A experiência de visionar "Taxi Driver" é assistir ao poder magnético da 7ª arte, quanto a mim, o melhor filme de Scorsese porque consegue como nenhum outro retratar a génese e evolução da obsessão de um personagem - Travis Bickle.
A violência nocturna é tratada na cidade de Nova Iorque e deriva, em certa medida, da solidão e ainda, da revolta pessoal que enferma de um auto-aniquilamento progressivo por parte de um individuo assombrado pelo dilúvio social vigente.
No entanto, o génio de realização está na forma como é explicado o ambiente opressivo onde se desmistifica o mito "Night Behavior" e num ápice se alcança o ponto nevrálgico que conduz um cidadão diligente à delinquência, maxime anomia - «Eis um Homem que já não aguenta mais isto».
Nem todos os filmes transmitem uma mensagem tão perfeitamente convincente e essa é uma verdadeira dimensão poderosa desta obra prima que Scorsese concebeu.
O taxista atormentado e inconformado pelo insulto exprime com intensidade máxima o sentimento de decadência física e moral que o rodeiam, através de um desabafo que serve de pronúncio para o desenrolar da acção : «Um dia virá chuva a sério e limpará toda esta canalha das ruas».
Assim, este olhar cinéfilo sobre a malaise urbana e exclusão nunca foram demasiado sombrios, desabrigados e claustrofóbicos ao ponto de representarem certos elementos do género noir - a voicecover de Bickle, a banda sonora de Bernard Hermann e o inquietante jazz Nova Iorkino (não esquecendo o magnifico "Sentimental Mood" - John Coltrane) e o cenário de homicídio num dos raros momentos onde se vislumbra esperança e que nos afastam da sua mente perturbada.
Numa reviravolta irónica em que os fins justificam os meios, é a voz da periferia, de Doistoievsky, a vir à superfície com uma pistola e um desejo de morte, um anti-herói com uma abordagem «mãos à obra!».

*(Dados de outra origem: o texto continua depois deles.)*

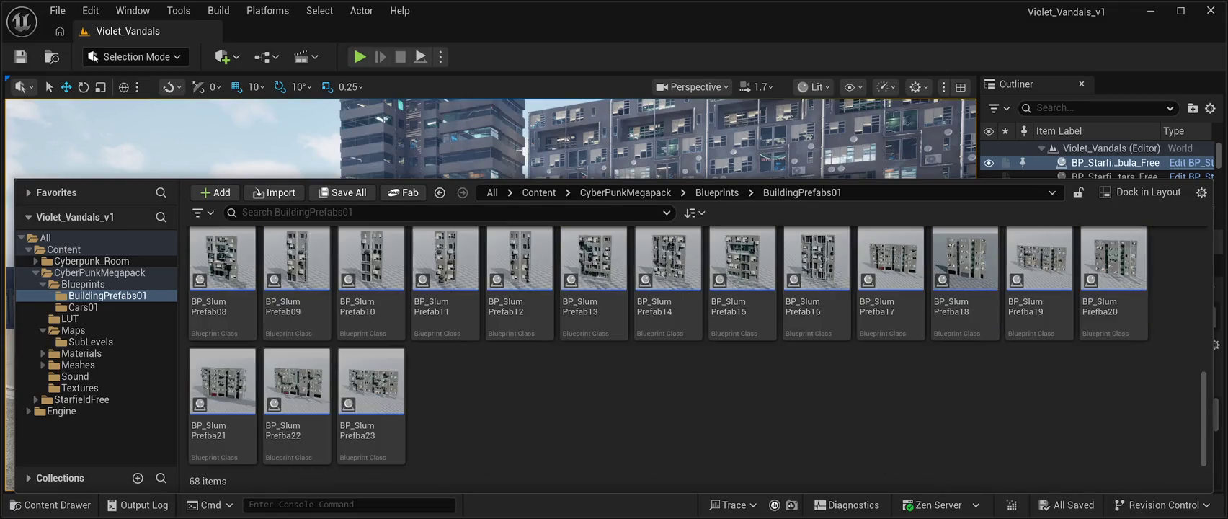
scroll(667, 367, up, 4)
scroll(667, 389, up, 3)
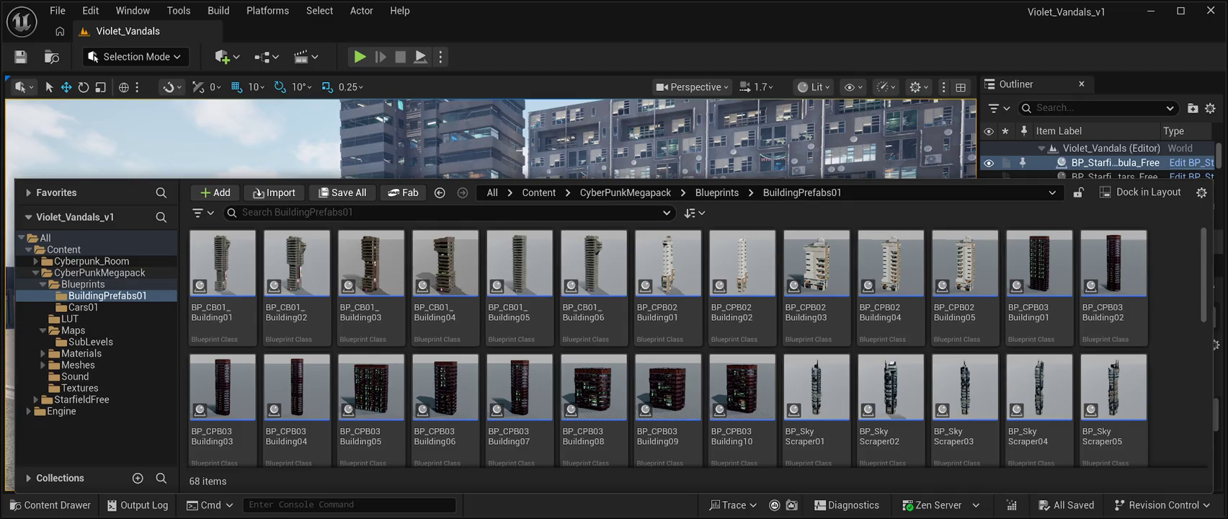
Step: Go back through Content to the CyberPunkMegapack folder and its seven subfolders
ctrl+click(63, 249)
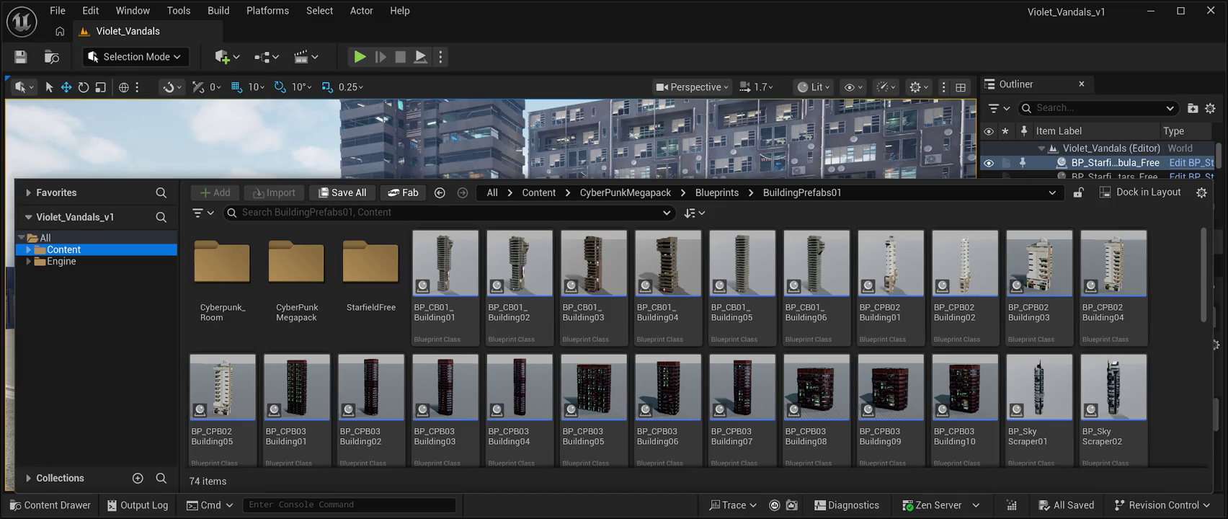
click(28, 250)
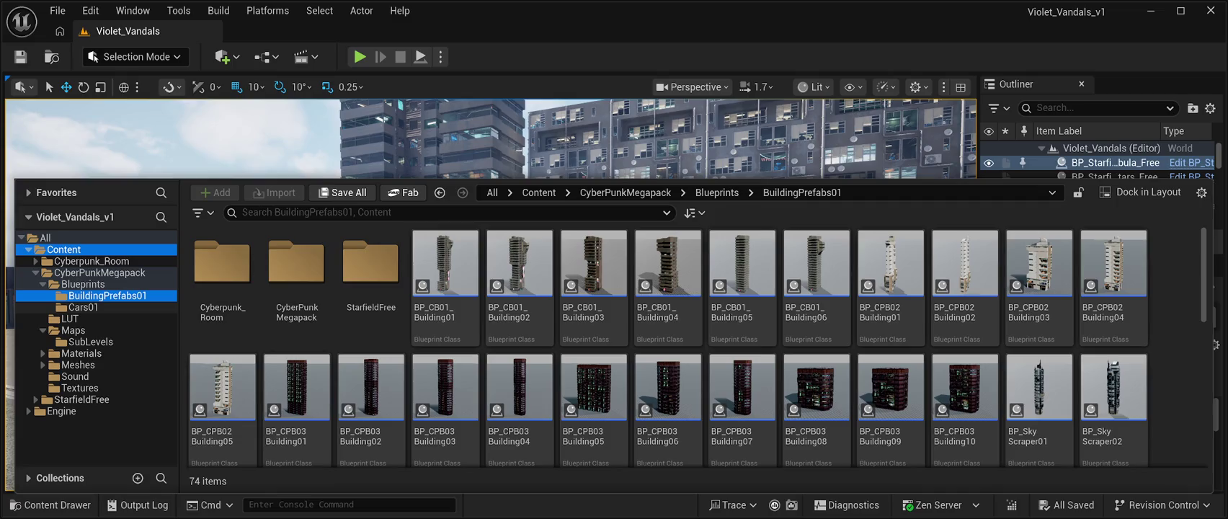
click(99, 273)
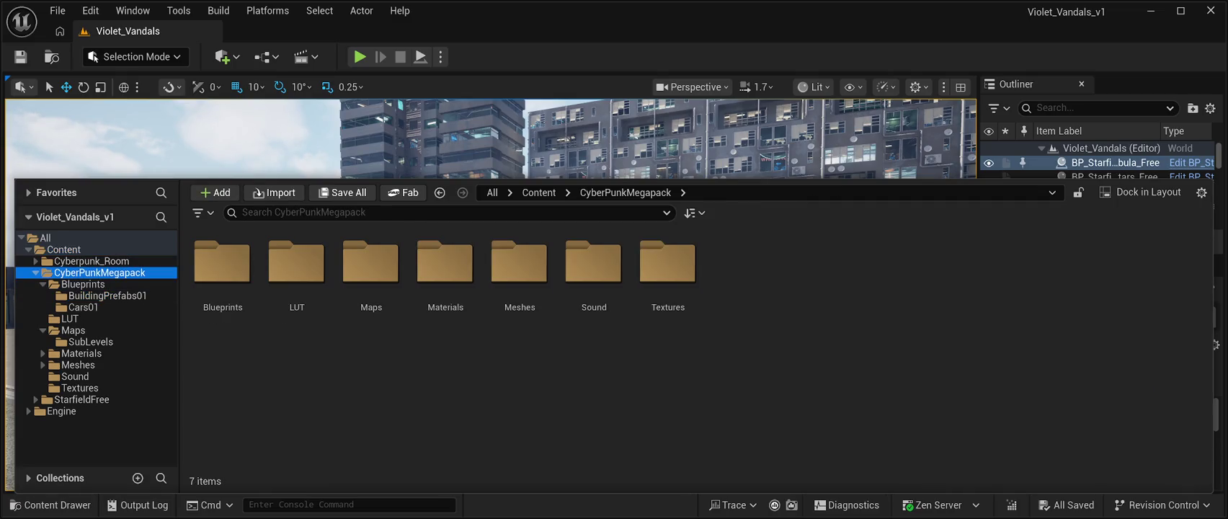
Step: Select the BP_CR01 Drivable blueprint in Blueprints > Cars01, then hide the Content Drawer
double_click(222, 267)
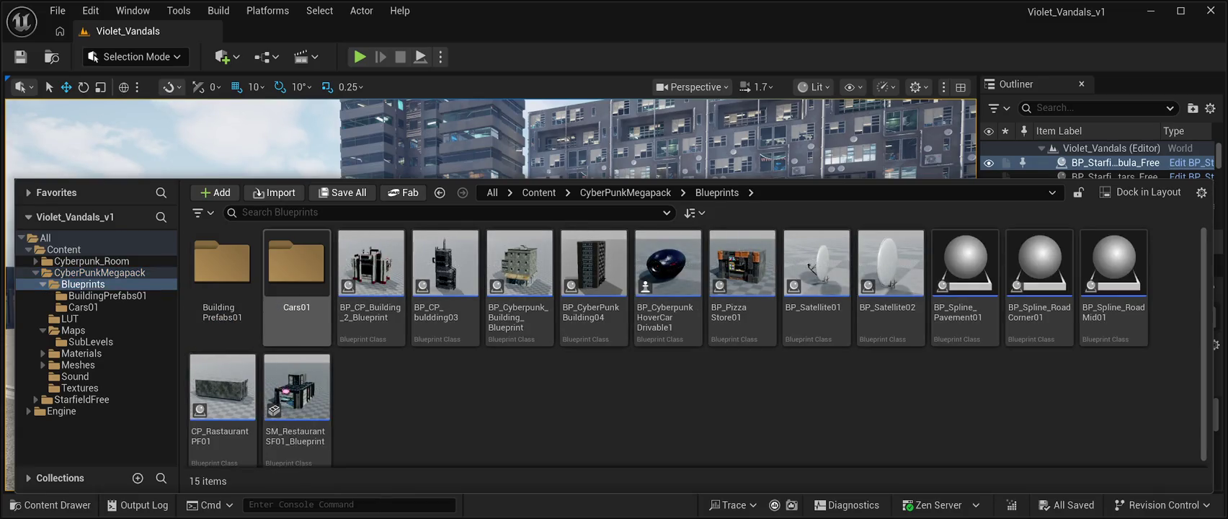
double_click(296, 270)
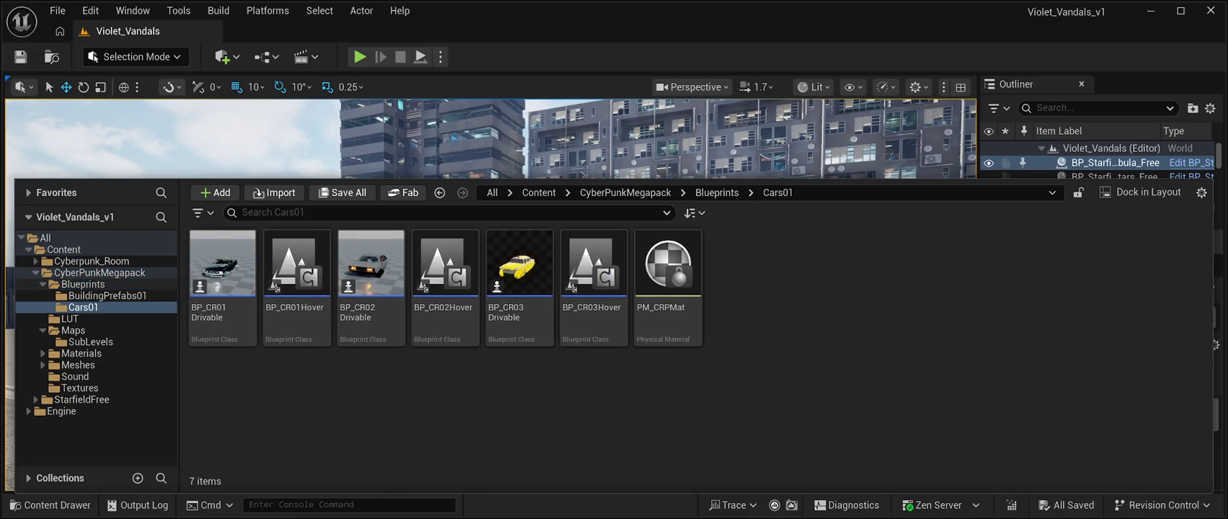
click(222, 267)
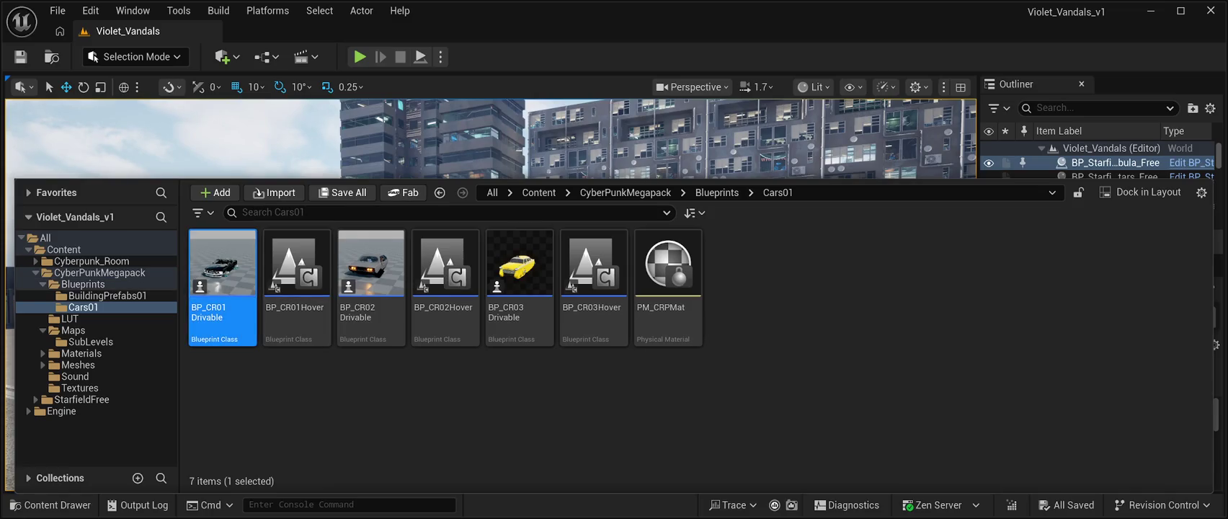
key(ctrl+space)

Na fatal postura de Travis Bickle surge um elogio cuja linguagem assenta numa tónica marcadamente coloquial* (o vilão cometeu uma façanha?) e urge decidir se o seu triunfo inadvertido é ou não uma tragédia...


* «Um Homem que fez frente à canalha, às pegas, aos cães, à porcaria, à merda. Eis um homem que fez frente.»